Mâtem/atik: Basit Eşitsizlik
Ben ayda parlayan yaldızları, yön bulduğum yıldızları sana bağlamıştım. Yürüdüğüm yolun, sağın ve solun, batıyla doğunun seninle bir ilgisi vardı. Batı ve doğu yitince, elimde kuzey de güney de kalmadı: Ne bir bardak sıcak çayın, ne portakalın tadı kaldı.
Suyun ve ışığın yokluğunda çiçekler de açmadı. Açmayınca solmadı. Kuşların sesinden yoksun kalan kediler miyavlamadı. Zaten ortada fare de yoktu. Ne oltama takılacak bir balık, ne de solucan vardı. Lakin yokluğunda buna gerek var mıydı?
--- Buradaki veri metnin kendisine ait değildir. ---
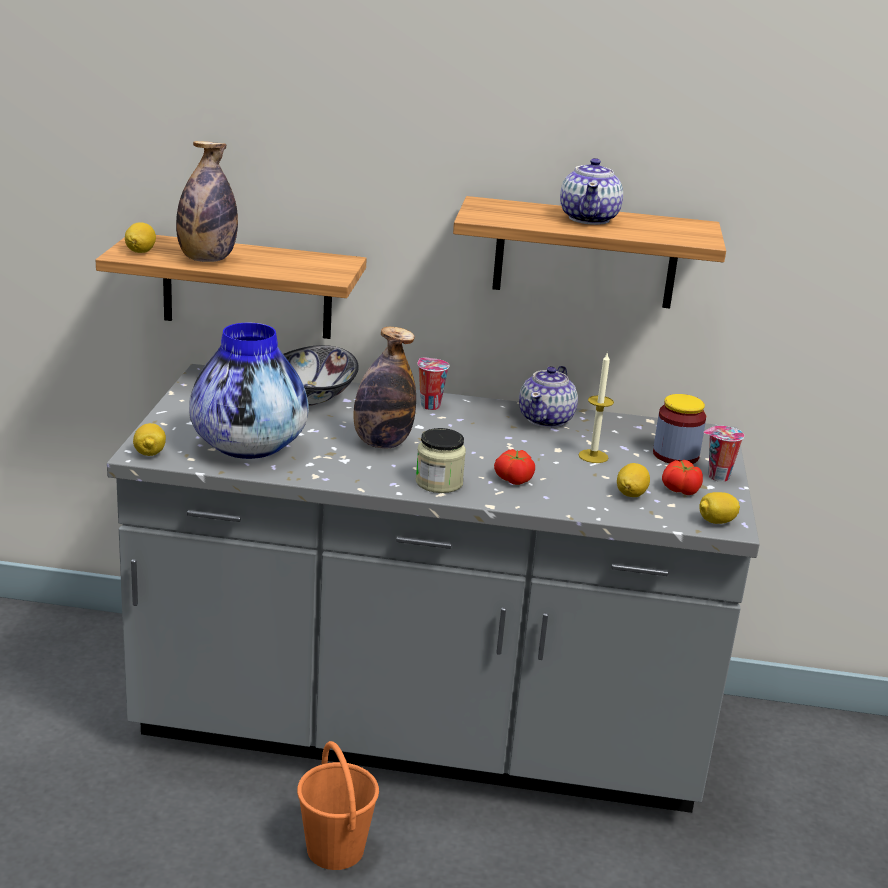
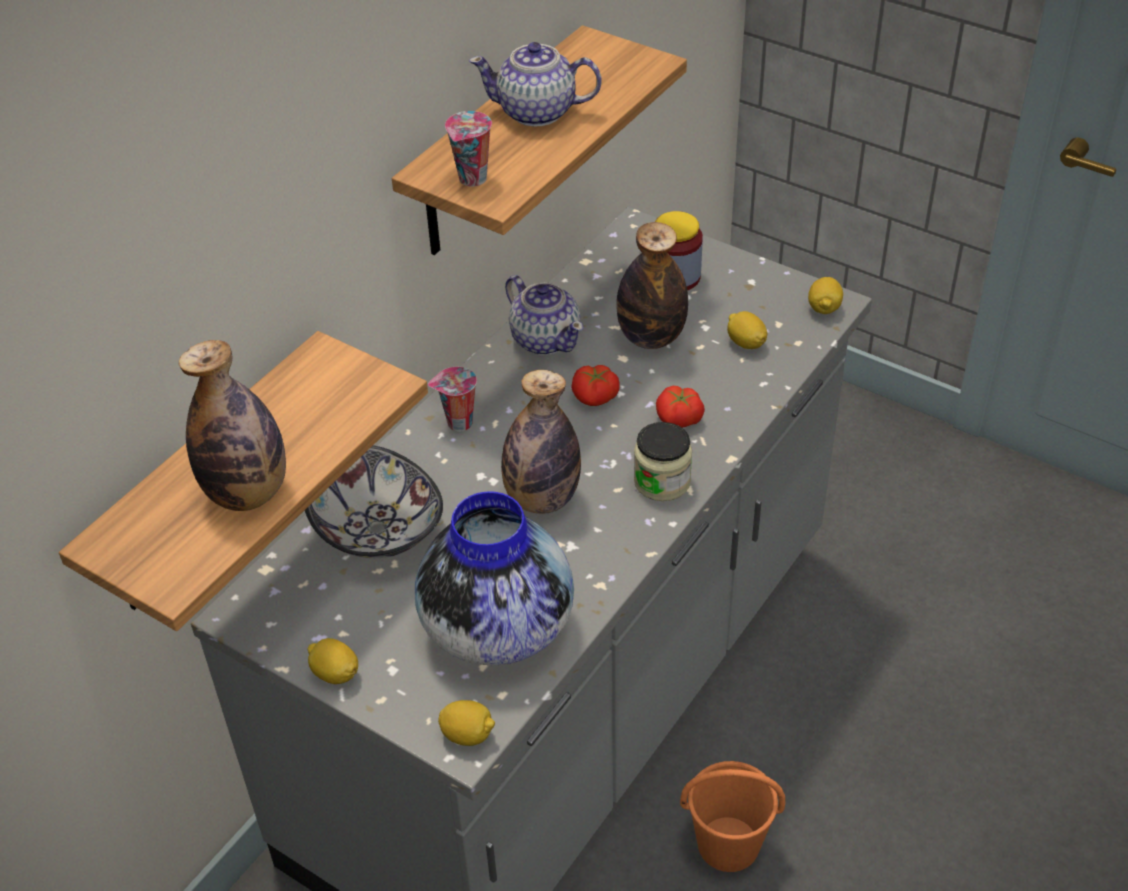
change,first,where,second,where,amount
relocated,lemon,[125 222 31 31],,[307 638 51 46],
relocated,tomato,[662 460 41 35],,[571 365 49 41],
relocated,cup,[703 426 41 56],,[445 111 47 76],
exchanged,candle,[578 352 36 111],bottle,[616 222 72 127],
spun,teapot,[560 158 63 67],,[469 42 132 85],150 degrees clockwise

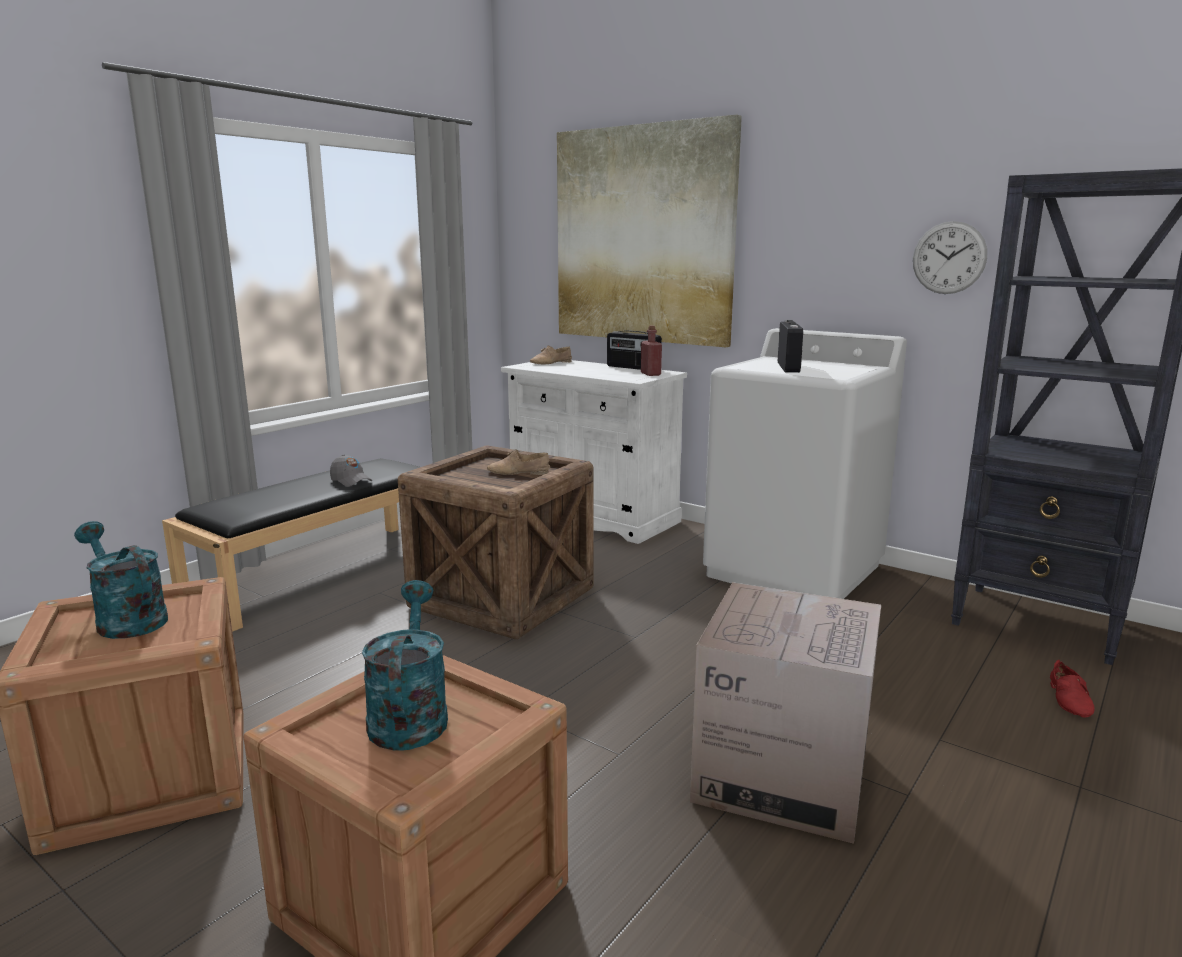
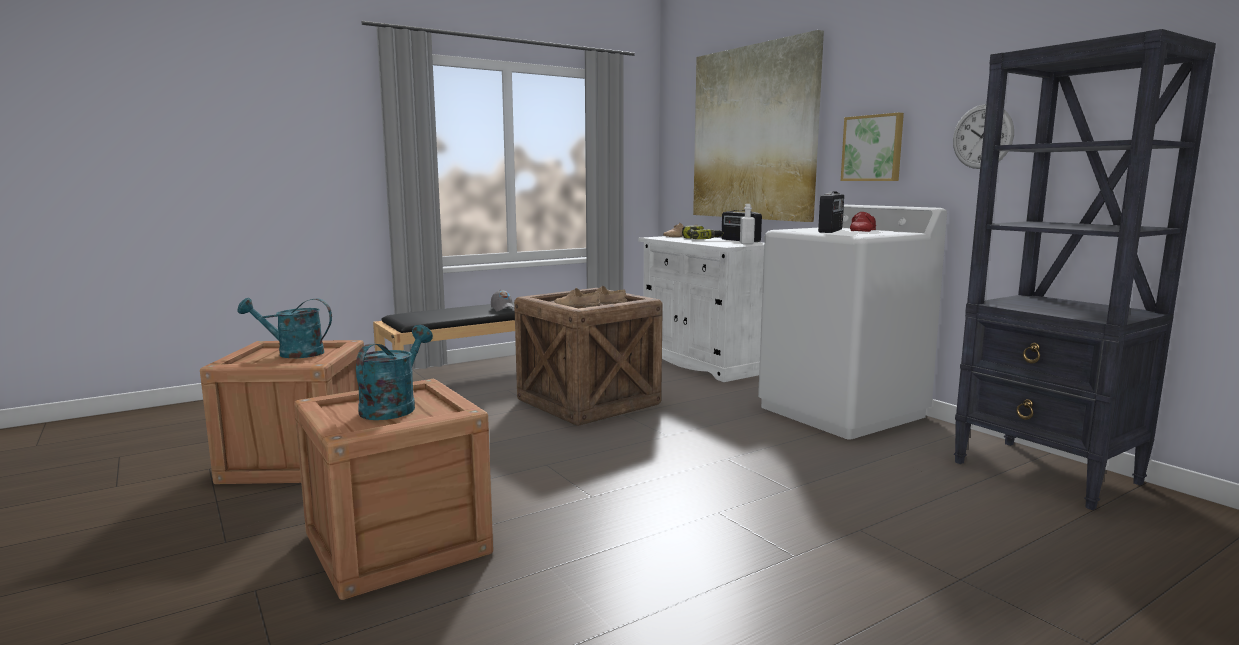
change,first,where,second,where,amount
missing,cardboard box,[690 582 191 262],,,
appeared,,,beige shoe,[554 288 47 20],
appeared,,,power drill,[682 225 42 14],
appeared,,,picture,[841 112 63 69],
relocated,red shoe,[1050 660 44 58],,[850 212 26 20],
colour,red bottle,[641 326 21 50],white bottle,[740 204 15 41],
spun,turquoise watering can,[74 521 94 118],,[237 298 95 60],60 degrees counterclockwise

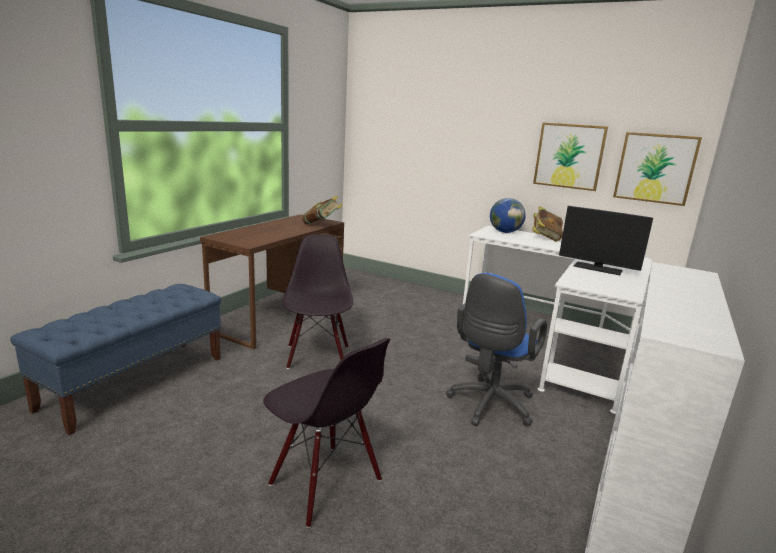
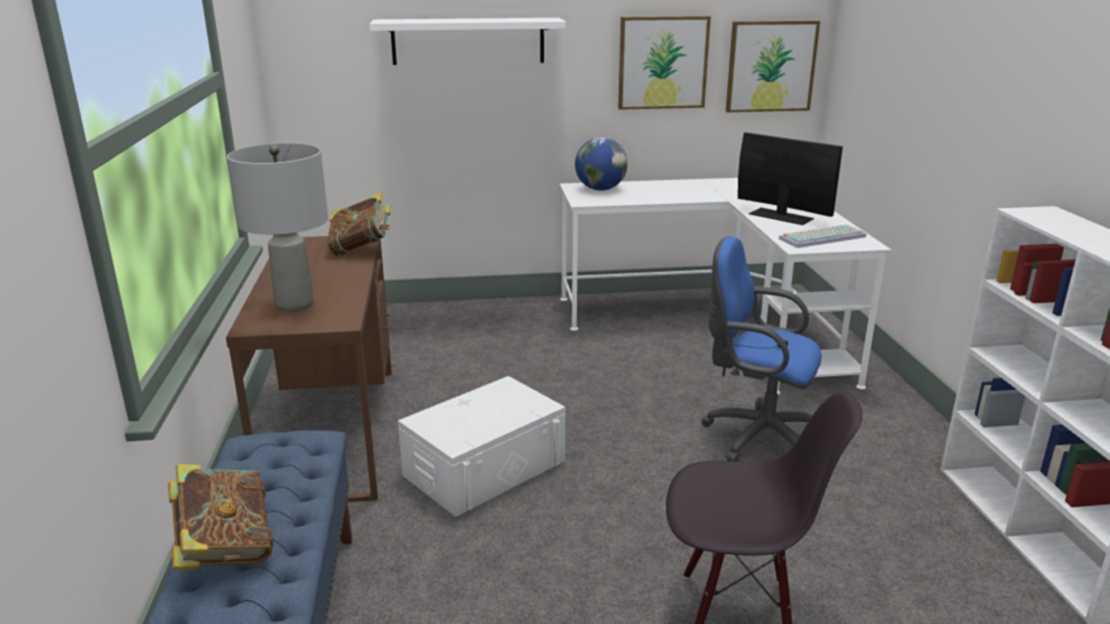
change,first,where,second,where,amount
appeared,,,grey table lamp,[227 143 101 169],
appeared,,,white shelf,[369 18 197 47],
appeared,,,keyboard,[779 224 87 24],
relocated,book,[532 206 31 36],,[168 464 105 106],
exchanged,black chair,[282 234 71 135],white storage box,[398 376 167 141],
spun,blue office chair,[446 273 101 153],,[701 236 121 226],120 degrees clockwise
spun,monitor,[559 206 94 69],,[738 132 105 93],135 degrees counterclockwise

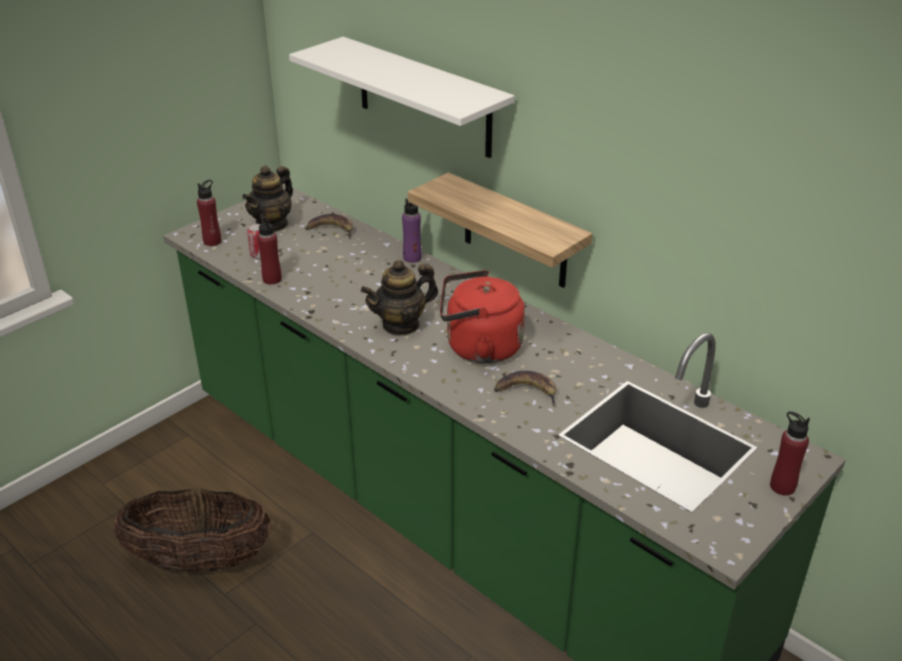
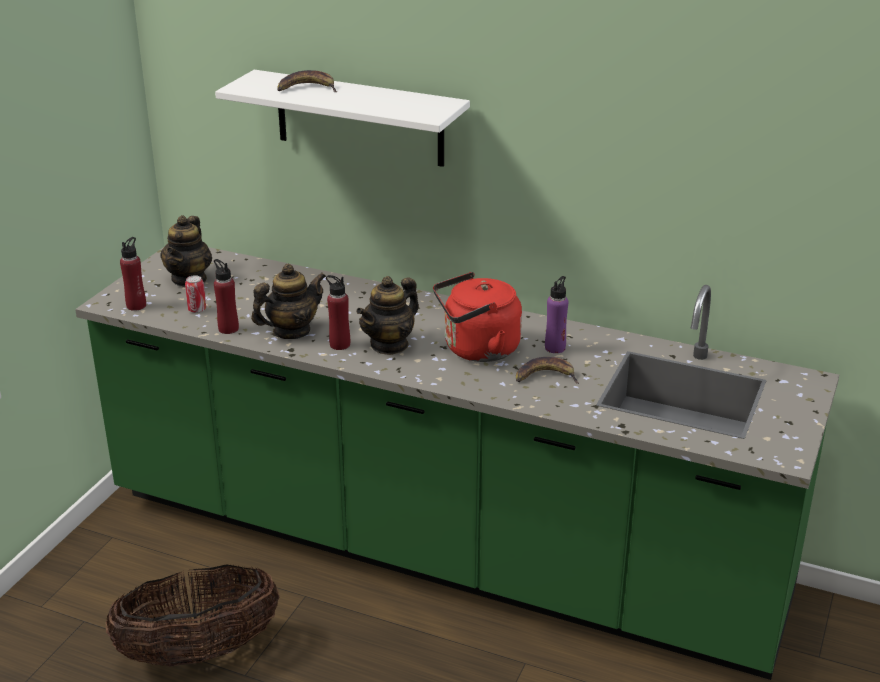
change,first,where,second,where,amount
missing,shelf,[408 173 185 115],,,
appeared,,,teapot,[251 264 75 75],
relocated,banana,[305 214 48 25],,[277 70 60 22],
relocated,purple bottle,[402 198 20 65],,[545 276 23 77],
relocated,red bottle,[770 411 40 85],,[326 275 24 75],

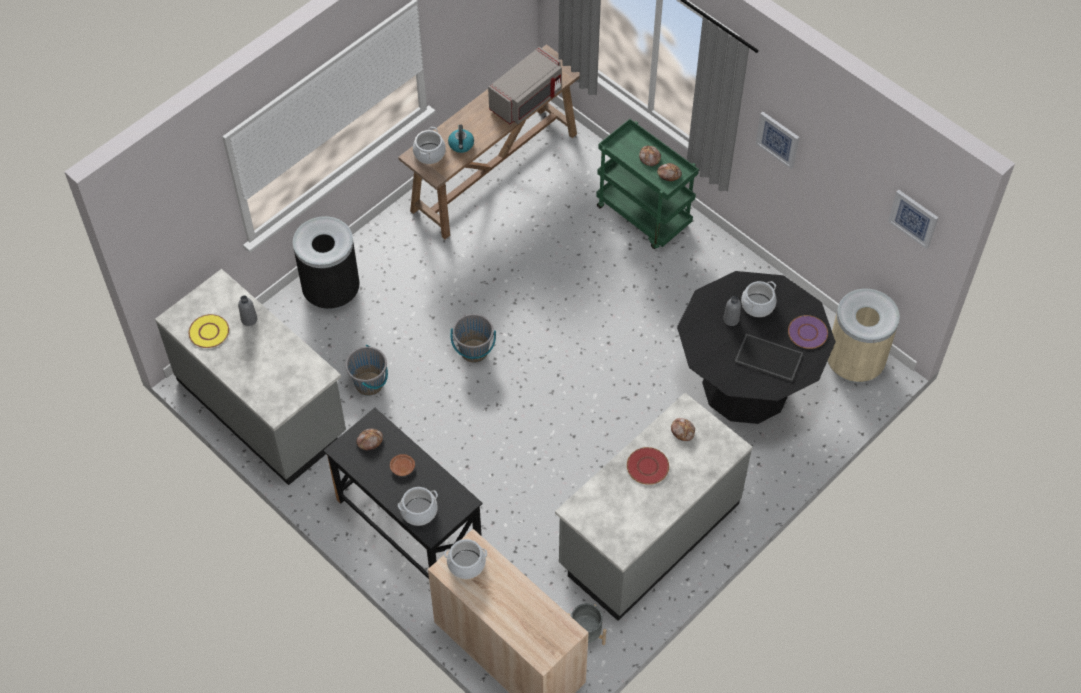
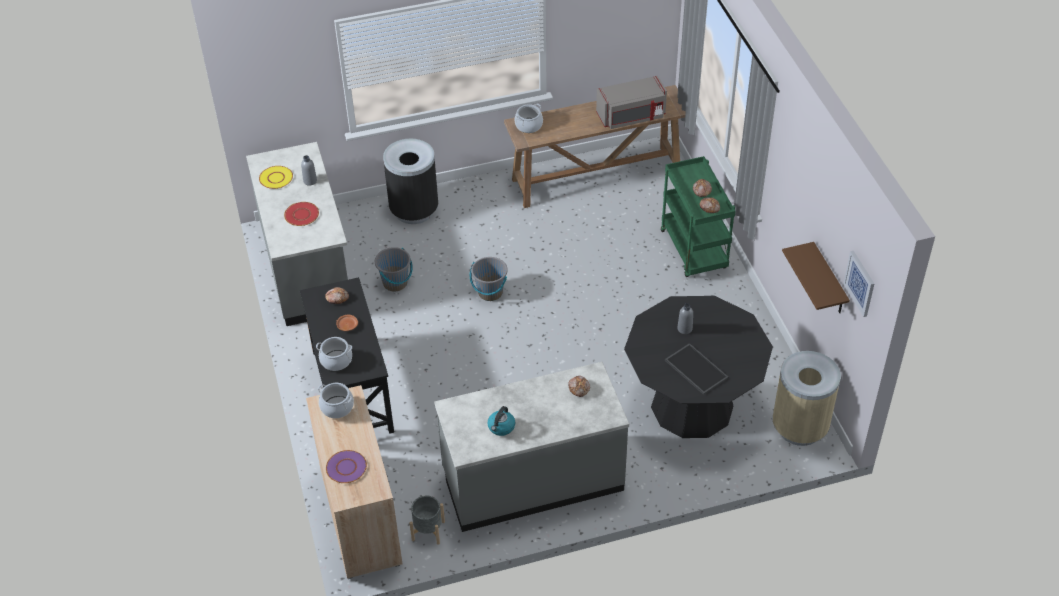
change,first,where,second,where,amount
missing,cooking pot,[741 281 36 36],,,
missing,picture,[756 112 43 57],,,
appeared,,,brown shelf,[782 242 68 71],
relocated,kettle,[448 125 26 28],,[487 406 28 30],
relocated,red plate,[627 447 42 38],,[284 202 35 24],
relocated,purple plate,[788 315 40 34],,[326 450 41 33],

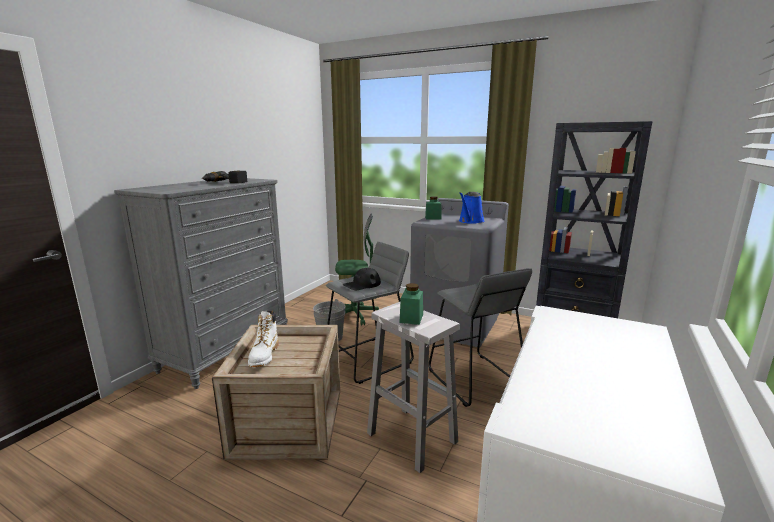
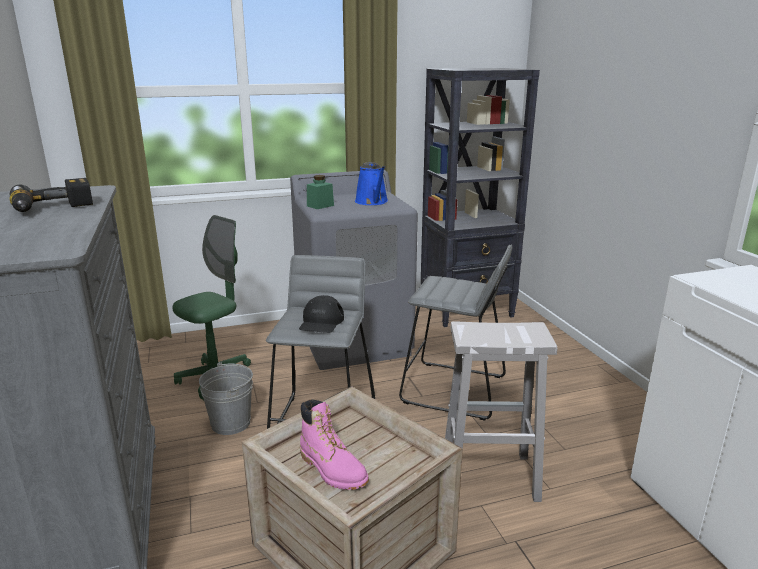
change,first,where,second,where,amount
missing,green jar,[399 283 24 42],,,
colour,white boot,[248 311 31 56],pink boot,[300 399 69 91],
Ben her şeyi sana bağlamıştım. Her şeyin seninle bir ilgisi vardı. ‘Her şeyim sensin’ dememin aslı da vardı; astarı da vardı. Şimdi bende varlığı yeniden sahiplenecek yüz mü kaldı? Elimde koskoca bir yüzsüzlük kaldı. Senden kalan eksiklikle seni dilenen bir yüzsüzlük…
Seni ve sana ilişkin ‘her şeyi’ dilenen…
…
Bir sen eksiksin aslında; bir sen yoksun… sen yoksan bir de ben… Ben olmayınca eylemim olur mu? Lakin sendin öznem! Seni öz/leme sebebim de -sanırım- buydu zaten. Oysa sana bıraktığım altı üstü bir ‘ben’ vardı. Sen olmayınca tenimde ne nefes, ne hayat kaldı.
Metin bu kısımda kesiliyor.